Rizal Ramli merasa puas karena berhasil menyelamatkan
PLN dari kebangkrutan. Yang lebih penting lagi, negara terbebas dari tambahan
beban utang yang besar. “Masyarakat, terutama rakyat kecil, juga terhindar dari
kemungkinan membayar tarif listrik yang jauh lebih mahal seandainya harga
listrik swasta tidak bisa diturunkan,” ujarnya.
PROYEK 35 GW
ERA PRESIDEN JOKOWI SAAT INI
Karena telah pernah bersentuhan dan terlibat langsung
dalam problem PLN di masa lalu, Rizal Ramli yang kini menjabat selaku Menko Kemaritiman
dan Sumber Daya, tentunya tidak asal bicara ketika harus mengkritisi program proyek
PLN 35 GW yang sedang digodok saat ini.
Apalagi memang saat ini, nyatanya realisasi proyek 35
GigaWatt tersebut masih sangat jauh dari yang diharapkan.
Dalam sambutannnya pada acara Seminar: “Pembangunan
Ketenagalistrikan di Indonesia, Masalah dan Solusi serta Implementasi Program
Listrik 35.000 MW”, di Gedung Badan Pemeriksa Keuangan (BPK), di Jakarta,
Selasa (31/5/2016), Rizal Ramli kembali angkat suara.
Rizal Ramli mengatakan, dirinya sudah pernah meminta
proyek 35.000 MW ini agar segera dievaluasi, yakni saat dirinya baru saja diangkat
menjadi menko Kemaritiaman dan Sumber Daya pada Agustus 2015 lalu.
Sembilan bulan lalu Rizal menyebut proyek 35.000 MW
kurang realistis. Dan kritik Rizal Ramli itu kemudian diserap dan diterjemahkan
oleh mereka-mereka yang punya kepentingan besar pada proyek tersebut sebagai
sebuah kegaduhan.
“Begitu saya diangkat jadi Menko, kami memang minta
proyek 35.000 MW dievaluasi. Waktu itu langsung heboh. Kami pelajari sebelumnya,
bahwa target ini kurang realistis, paling banter 17.000 MW. Tapi ada teman kita
yang ‘asal bos senang’, memberi target berlebihan, jual mimpi,” ujar Rizal
Ramli dalam sambutannya pada seminar di BPK tersebut.
Sebagai pembanding, Rizal menyebut, pemerintahan
Susilo Bambang Yudhoyono (SBY) saja selama 10 tahun dari 2005-2015 hanya
berhasil membangun pembangkit hingga 10.200 MW. Target 35.000 MW dengan cara
kerja seperti sekarang hanya mimpi.

- - - -

== Tugas latihan ==
1. Menurut kutipan tentang proyek listrik 35.000 MW, berapa kapasitas pembangkit yang berhasil dibangun pemerintahan Susilo Bambang Yudhoyono selama 10 tahun?
2. Ubah bagian kutipan tentang proyek listrik 35.000 MW dari "Dalam sambutannnya pada" sampai "sebuah kegaduhan." dengan mengganti "kegaduhan" menjadi "keributan".
3. Teruskan kutipan tentang proyek listrik 35.000 MW mulai dari setelah kalimat terakhirnya.

- - - -

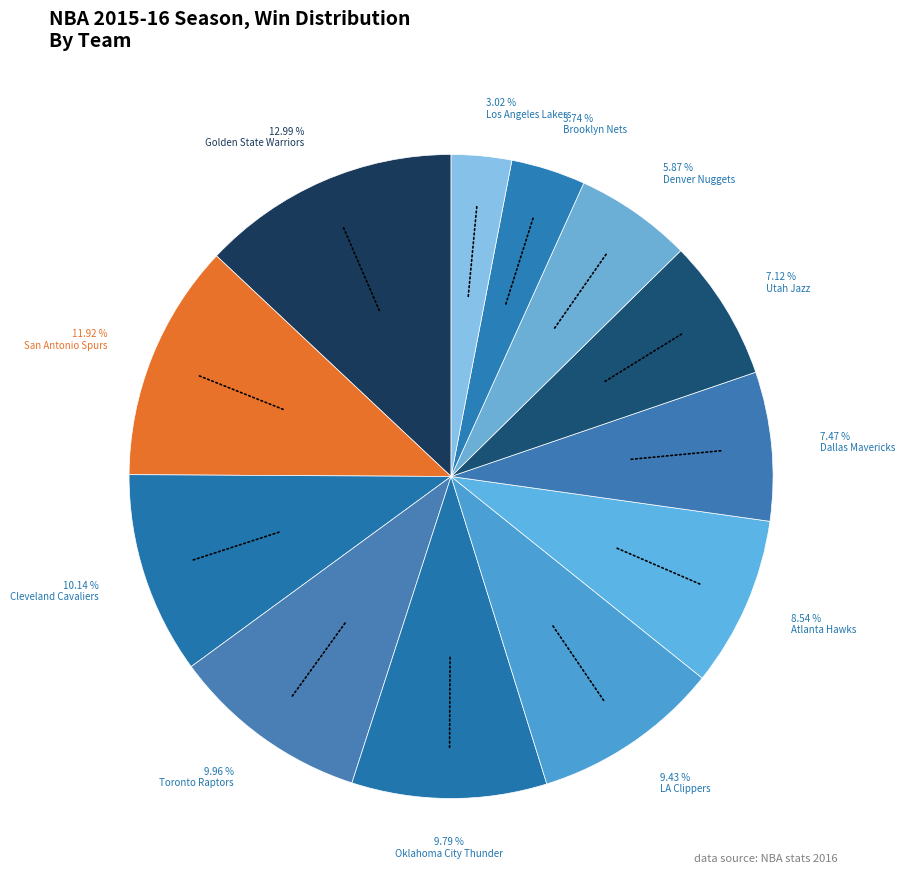

To the nearest percent, what portion does Denver Nuggets represent?

6%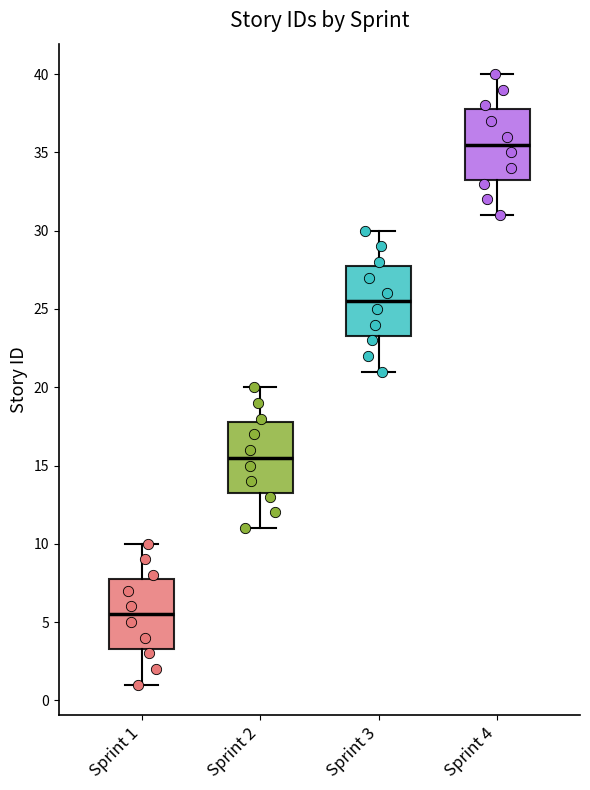

Reading left to right, transcribe this box plot: for each box, give where its median line is, the range the box spans, and where its two whiskers end, as read against the y-axis. The values are not printed on the chart, so give them approximately, as read against the axis.

Sprint 1: median 5.5, box 3.5 to 8.0, whiskers 1.0 to 10.0
Sprint 2: median 15.5, box 13.5 to 18.0, whiskers 11.0 to 20.0
Sprint 3: median 25.5, box 23.5 to 28.0, whiskers 21.0 to 30.0
Sprint 4: median 35.5, box 33.5 to 38.0, whiskers 31.0 to 40.0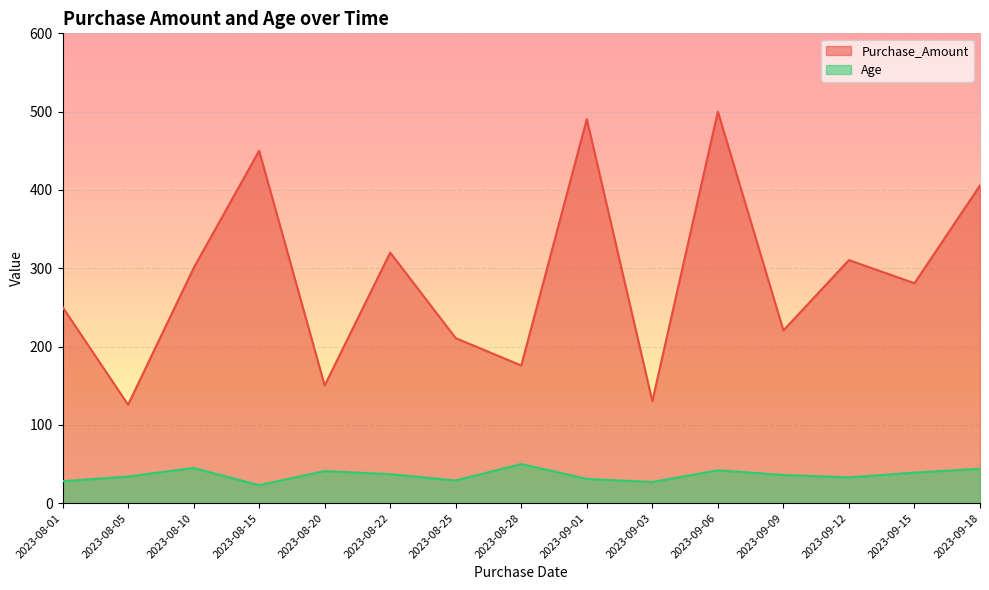

Is it true that Purchase_Amount equals 300.2 at 2023-08-10?

True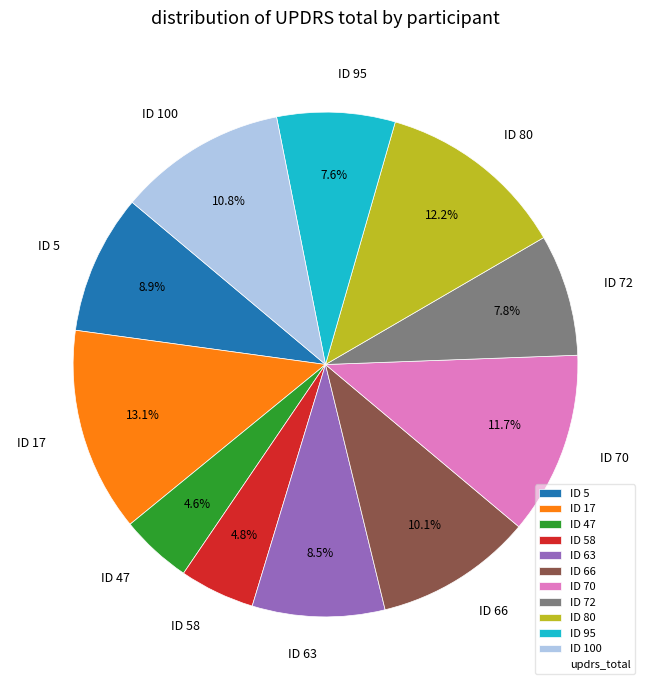

What percentage is NOT represented by ID 66?

89.9%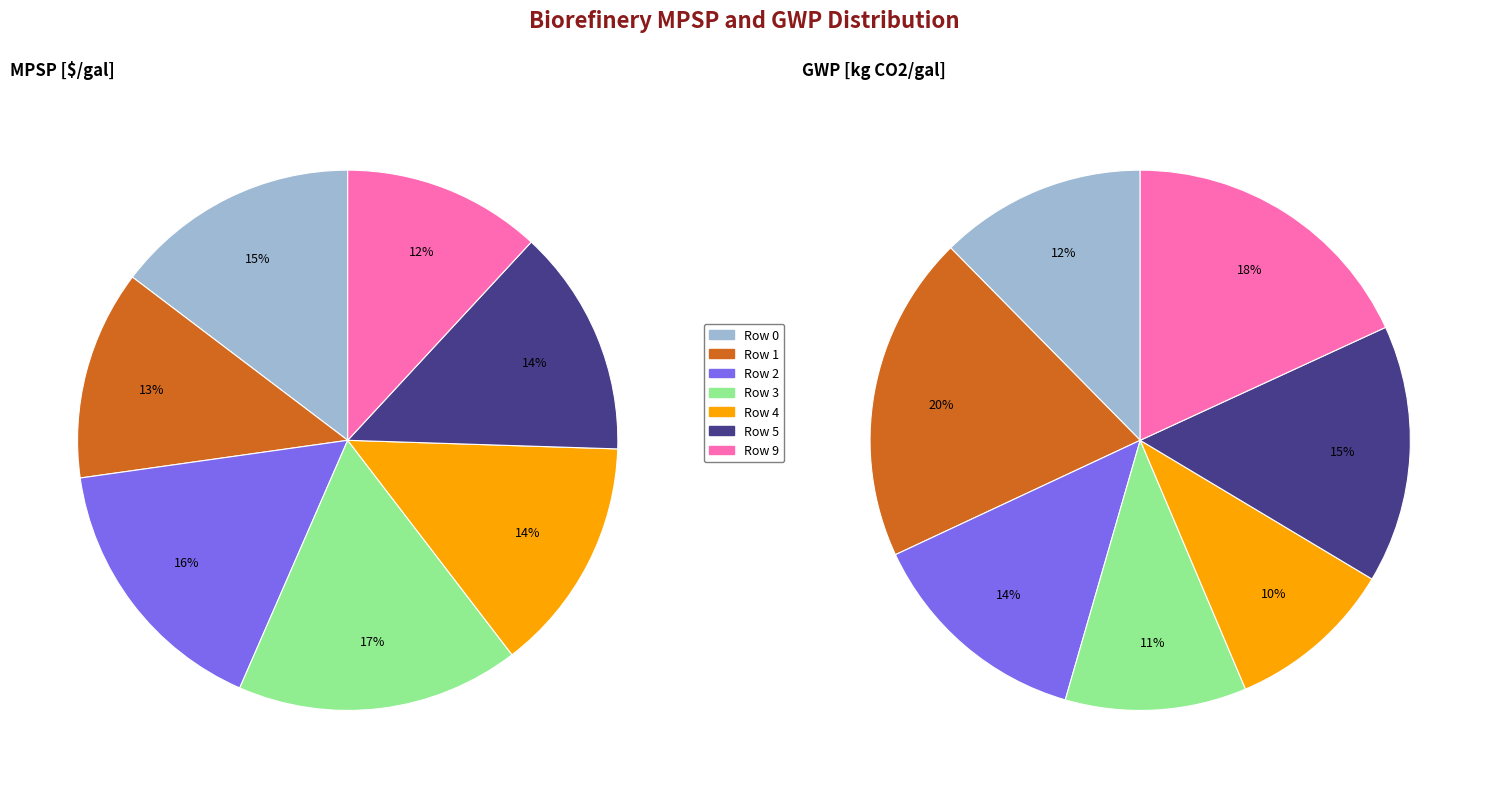

To the nearest percent, what is the difference between the largest and smallest slice percentages?

10%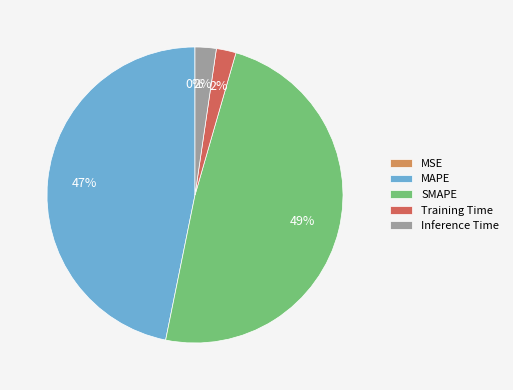

To the nearest percent, what is the average slice percentage?

20%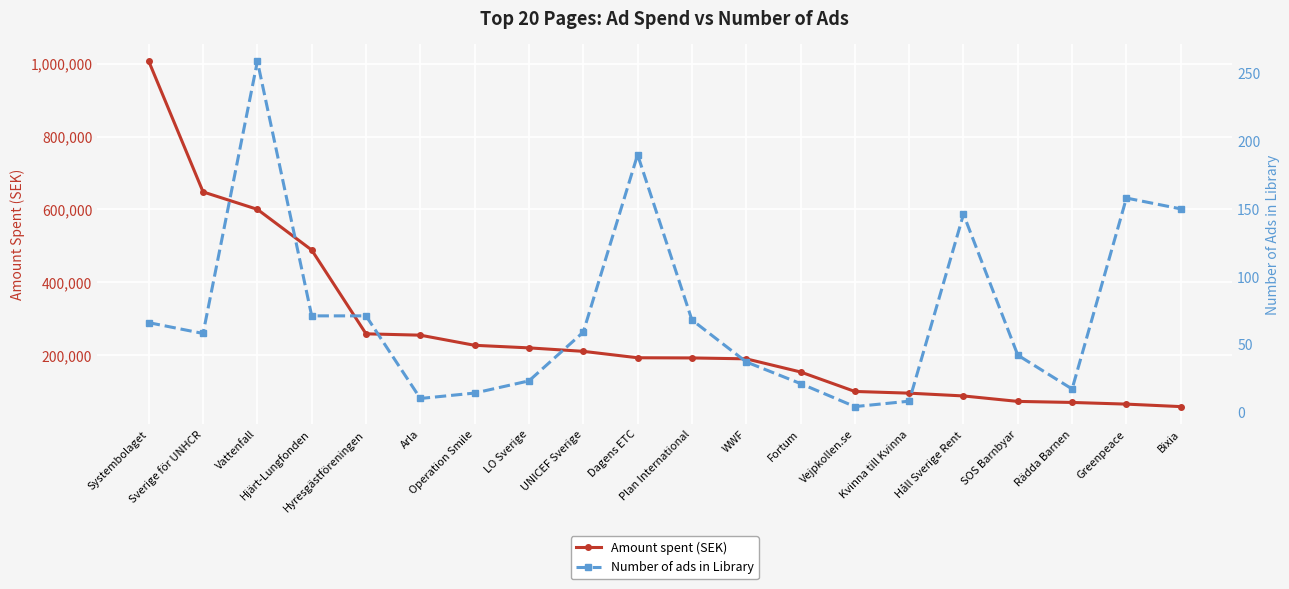

List the series in order of their peak value, highest first.

Amount spent (SEK), Number of ads in Library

- - - -

== Hasil latihan ==
1. Pemerintahan Susilo Bambang Yudhoyono hanya berhasil membangun pembangkit hingga 10.200 MW.

2.
Dalam sambutannnya pada acara Seminar: “Pembangunan
Ketenagalistrikan di Indonesia, Masalah dan Solusi serta Implementasi Program
Listrik 35.000 MW”, di Gedung Badan Pemeriksa Keuangan (BPK), di Jakarta,
Selasa (31/5/2016), Rizal Ramli kembali angkat suara.
Rizal Ramli mengatakan, dirinya sudah pernah meminta
proyek 35.000 MW ini agar segera dievaluasi, yakni saat dirinya baru saja diangkat
menjadi menko Kemaritiaman dan Sumber Daya pada Agustus 2015 lalu.
Sembilan bulan lalu Rizal menyebut proyek 35.000 MW
kurang realistis. Dan kritik Rizal Ramli itu kemudian diserap dan diterjemahkan
oleh mereka-mereka yang punya kepentingan besar pada proyek tersebut sebagai
sebuah keributan.

3.
Dan memang, Menteri ESDM Sudirman Said yang tadinya
berapi-api optimis bisa merealisasikan proyek tersebut bisa tuntas sampai tahun
2019, belakangan ternyata “siuman” dan sempat menyatakan pesimisnya terhadap
proyek listrik tersebut.
“Kemungkinan tahun 2019 belum selesai semua,” ungkap Sudirman
Said dalam rapat kerja dengan Komisi VII DPR RI, Jakarta, Rabu (3/2/2016).
Menurutnya, terealisasi 80 persen saja sudah sangat baik.
“Kalau 18.000 MW bisa dicapai dalam 5 tahun itu sudah
luar biasa. Sepuluh tahun pemerintahan SBY hanya bisa membangun 10.200 MW. Pak
Presiden (Jokowi) tadinya juga percaya 35.000 MW ini masuk akal, tapi setelah
diskusi sama kami, ada info kiri kanan, beliau paham banyak kendala untuk
mencapai itu,” ujar Rizal
Ramli.
Ketua Komisi VII DPR, Gus
Irawan Pasaribu, juga merasa gerah melihat progres pembangunan listrik
35.000 MW yang menjadi besutan Kementerian ESDM tersebut. Gus Irawan mengatakan,
proyek itu hanya banyak kegiatan yang sifatnya seremonial.
“Melihat situasi ini saya justru pesimis, jangankan 35
ribu, 17 ribu saja saya masih ragu karena selama ini banyak kegiatan yang
justru sifatnya hanya seremoni-seremoni saja” katanya Gus Irawan saat menjadi
pembicara diskusi yang diselengarakan oleh LeKS Indonesia di Equity Tower SCBD
Jakarta, Selasa (1/6)
Sebetulnya, kata Rizal, Presiden Joko Widodo (Jokowi)
sebenarnya sudah tahu hal ini. Termasuk orang-orang yang bereaksi keras saat
Rizal Ramli meminta proyek 35.000 MW dievaluasi menjadi 17.000-18.000 MW pada
Agustus 2015 lalu, adalah orang-orang yang memiliki kepentingan yang amat besar
dalam proyek 35.000 MW tersebut.
“Tentu sebelum ngomong itu, kami sudah studi dulu.
Saya nggak pernah ngomong sembarangan. Orang-orang yang bereaksi sangat keras
waktu itu adalah orang-orang yang sangat berkepentingan,” tandas Rizal.
Sehingga itu, menurut Rizal Ramli, proyek 35.000 MW
bisa merugikan PLN kalau terus dipaksakan. Sebab, kebutuhan listrik 5 tahun
mendatang tak sampai 35.000 MW. Tentu akan terjadi kelebihan pasokan listrik.
Independent Power Producer (IPP) yang menjual listrik ke PLN tentu tak mau
rugi, PLN tetap harus membayar meski listrik banyak tak terpakai. Berdasarkan
hitungan Rizal, PLN bisa rugi US$ 10,7 miliar per tahun.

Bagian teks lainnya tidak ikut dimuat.